The Company has not received any communications alleging that the Company has
violated or infringed or that the Company would, by conducting its business as
proposed, violate or infringe any of the patents, trademarks, service marks,
trade names, copyrights or trade secrets or other proprietary rights of any
other person or entity.  Neither the execution nor delivery of this Agreement,
nor the carrying on of the Company's business by the employees of and
consultants to the Company, nor the conduct of the Company's business as now
conducted or as proposed, will, to the Company's knowledge, conflict with or
result in a breach of the terms, conditions, or provisions of, or constitute a
default under, any contract, covenant, or instrument under which any of such
employees is now obligated.  The Company does not believe it is or will be
necessary to utilize any inventions of any of its employees (or people it
currently intends to hire) made prior to their employment by the Company.


                                          4.

<PAGE>

    2.14 EMPLOYEE AND CONSULTANT AGREEMENTS.  All employees and consultants of
the Company have entered into proprietary information and inventions agreements,
substantially in the Company's standard forms and, to the best of the Company's
knowledge, none of the Company's current or former employees or consultants is
in violation of such agreements.

    2.15 DISCLOSURE.  None of the representations or warranties made by the
Company in this Agreement and no information in the Exhibits hereto contain any
untrue statement of a material fact or omit to state a material fact necessary
in order to make the statements contained herein and therein not misleading.

    2.16 BROKERS OR FINDERS.  The Company has not entered into any agreement or
arrangement giving rise to any liability for brokerage or finders' fees or
agents' commissions or any similar charges in connection with the Agreements.

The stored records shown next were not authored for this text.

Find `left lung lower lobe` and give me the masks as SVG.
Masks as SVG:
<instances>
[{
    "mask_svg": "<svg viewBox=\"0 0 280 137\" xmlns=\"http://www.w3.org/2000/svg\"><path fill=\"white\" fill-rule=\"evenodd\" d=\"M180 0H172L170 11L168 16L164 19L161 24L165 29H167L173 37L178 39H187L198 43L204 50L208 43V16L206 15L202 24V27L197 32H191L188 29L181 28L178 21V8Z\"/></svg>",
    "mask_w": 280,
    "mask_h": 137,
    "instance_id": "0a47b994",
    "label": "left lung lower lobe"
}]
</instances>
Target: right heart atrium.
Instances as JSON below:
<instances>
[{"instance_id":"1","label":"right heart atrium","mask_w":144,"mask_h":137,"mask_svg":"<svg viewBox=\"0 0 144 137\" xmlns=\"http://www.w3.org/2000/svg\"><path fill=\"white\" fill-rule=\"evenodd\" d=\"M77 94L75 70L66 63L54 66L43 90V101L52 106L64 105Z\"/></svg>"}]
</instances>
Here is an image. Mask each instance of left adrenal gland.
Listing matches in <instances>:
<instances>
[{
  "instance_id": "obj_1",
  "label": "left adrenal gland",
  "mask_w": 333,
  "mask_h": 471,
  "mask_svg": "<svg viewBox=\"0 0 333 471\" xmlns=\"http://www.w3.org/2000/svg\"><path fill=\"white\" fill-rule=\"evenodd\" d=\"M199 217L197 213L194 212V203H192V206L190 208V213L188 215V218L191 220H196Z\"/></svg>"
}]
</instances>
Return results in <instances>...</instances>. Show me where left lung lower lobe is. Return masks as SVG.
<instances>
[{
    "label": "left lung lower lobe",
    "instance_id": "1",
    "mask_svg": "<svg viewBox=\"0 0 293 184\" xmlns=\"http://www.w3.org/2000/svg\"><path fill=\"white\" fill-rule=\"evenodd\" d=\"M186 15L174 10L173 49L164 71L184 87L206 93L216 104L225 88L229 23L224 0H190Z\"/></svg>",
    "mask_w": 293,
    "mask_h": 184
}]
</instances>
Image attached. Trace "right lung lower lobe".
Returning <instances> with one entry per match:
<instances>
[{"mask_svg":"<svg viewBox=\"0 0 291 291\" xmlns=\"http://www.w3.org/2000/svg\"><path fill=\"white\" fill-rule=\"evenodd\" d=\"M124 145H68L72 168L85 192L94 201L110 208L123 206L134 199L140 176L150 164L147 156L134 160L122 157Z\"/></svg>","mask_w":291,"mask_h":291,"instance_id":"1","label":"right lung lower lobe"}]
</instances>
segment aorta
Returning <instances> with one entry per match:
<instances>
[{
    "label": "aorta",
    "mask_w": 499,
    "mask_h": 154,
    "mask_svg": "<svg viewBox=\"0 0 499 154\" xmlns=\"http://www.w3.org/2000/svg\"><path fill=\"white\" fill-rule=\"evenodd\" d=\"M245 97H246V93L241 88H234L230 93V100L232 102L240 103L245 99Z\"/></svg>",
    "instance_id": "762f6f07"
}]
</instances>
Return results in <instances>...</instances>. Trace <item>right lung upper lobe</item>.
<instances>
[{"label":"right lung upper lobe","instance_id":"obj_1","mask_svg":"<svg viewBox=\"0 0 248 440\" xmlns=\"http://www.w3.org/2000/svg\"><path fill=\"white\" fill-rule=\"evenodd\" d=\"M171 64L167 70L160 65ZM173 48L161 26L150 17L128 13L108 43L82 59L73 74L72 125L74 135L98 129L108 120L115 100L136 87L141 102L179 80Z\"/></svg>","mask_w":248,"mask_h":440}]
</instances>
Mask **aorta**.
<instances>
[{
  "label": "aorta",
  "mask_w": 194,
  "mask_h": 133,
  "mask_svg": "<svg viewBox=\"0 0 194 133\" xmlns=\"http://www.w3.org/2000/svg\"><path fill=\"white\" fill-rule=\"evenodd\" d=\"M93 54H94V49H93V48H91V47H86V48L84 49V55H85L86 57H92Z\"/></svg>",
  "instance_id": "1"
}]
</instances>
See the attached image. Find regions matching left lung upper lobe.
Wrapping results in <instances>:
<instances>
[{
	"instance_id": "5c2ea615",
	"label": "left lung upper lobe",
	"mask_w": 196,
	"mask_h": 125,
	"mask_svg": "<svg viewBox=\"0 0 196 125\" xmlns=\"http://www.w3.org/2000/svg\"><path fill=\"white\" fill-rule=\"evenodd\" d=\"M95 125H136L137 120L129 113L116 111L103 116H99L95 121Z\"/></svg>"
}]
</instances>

    2.17 NO DIVIDENDS.  The Company has not made any declaration, setting aside
for payment or other distribution in respect of any of the Company's capital
stock or any direct or indirect redemption, repurchase or other acquisition of
any of such stock.

    2.18 CONTRACTS.  Except as listed on Exhibit C, the Company is not party to
any contract or agreement (i) with expected receipts or expenditures in excess
of $10,000, (ii) involving a license or grant of rights to or from the Company
involving patents, trademarks, copyrights, or other proprietary information
applicable to the business of the Company, (iii) with provisions restricting or
affecting the development, manufacture, or distribution of the Company's
products or services, or (iv) that provides indemnification by the Company with
respect to infringements of proprietary rights.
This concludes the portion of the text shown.